WHAT IS EMBANKMENT DAMS MONITORING?
An embankment dam, also known as a fill dam, is a type of dam that is constructed by building a long, narrow embankment made of compacted earth or other materials across a river or other watercourse. The embankment is designed to hold back water and create a reservoir behind the dam.
Embankment dams are commonly used for water supply, irrigation, hydroelectric power generation and flood control.

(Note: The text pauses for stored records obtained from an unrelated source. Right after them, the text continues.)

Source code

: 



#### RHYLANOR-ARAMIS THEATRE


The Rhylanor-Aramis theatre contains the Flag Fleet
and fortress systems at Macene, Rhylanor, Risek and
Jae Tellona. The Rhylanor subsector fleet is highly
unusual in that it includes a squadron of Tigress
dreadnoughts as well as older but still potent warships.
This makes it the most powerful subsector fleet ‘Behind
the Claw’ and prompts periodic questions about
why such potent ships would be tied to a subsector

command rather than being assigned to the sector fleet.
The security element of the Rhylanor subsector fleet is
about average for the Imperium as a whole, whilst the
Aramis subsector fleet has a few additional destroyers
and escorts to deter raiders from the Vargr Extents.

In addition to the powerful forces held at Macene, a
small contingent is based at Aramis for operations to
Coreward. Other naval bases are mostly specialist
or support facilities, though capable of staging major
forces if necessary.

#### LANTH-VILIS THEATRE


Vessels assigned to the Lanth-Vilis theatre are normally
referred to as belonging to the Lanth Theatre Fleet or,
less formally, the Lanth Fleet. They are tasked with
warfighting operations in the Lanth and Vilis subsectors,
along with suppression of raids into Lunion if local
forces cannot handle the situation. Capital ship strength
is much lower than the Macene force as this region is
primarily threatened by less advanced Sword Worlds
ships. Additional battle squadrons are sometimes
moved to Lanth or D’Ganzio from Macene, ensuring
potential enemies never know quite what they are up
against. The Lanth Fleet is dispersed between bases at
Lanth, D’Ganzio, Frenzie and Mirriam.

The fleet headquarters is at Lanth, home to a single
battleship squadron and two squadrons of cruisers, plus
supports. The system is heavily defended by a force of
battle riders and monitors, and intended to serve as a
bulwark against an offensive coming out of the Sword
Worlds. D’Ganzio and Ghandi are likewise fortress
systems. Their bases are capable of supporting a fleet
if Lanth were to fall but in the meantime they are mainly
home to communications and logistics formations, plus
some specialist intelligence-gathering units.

However, they require careful design, construction, and maintenance to ensure their safety and prevent failures that could result in catastrophic flooding and loss of life and property downstream.
The following are some of the key topics that are typically monitored in embankment dams:
- Structural stability: this includes monitoring the deformation, settlement, and stability of the embankment dam, as well as any changes in the slope stability of the downstream slope.
- Seepage and leakage: monitoring the seepage and leakage through the dam and its foundation is important to detect any potential problems with the dam’s integrity and to ensure that the dam is not losing water that could affect its performance or stability.
- Pore water pressure: monitoring the pore water pressure in the dam and its foundation is important to detect any changes that could indicate potential problems with the dam’s stability or the possibility of a dam failure.
- Reservoir levels: monitoring the water levels in the reservoir is important for flood control, water supply, and hydroelectric power generation.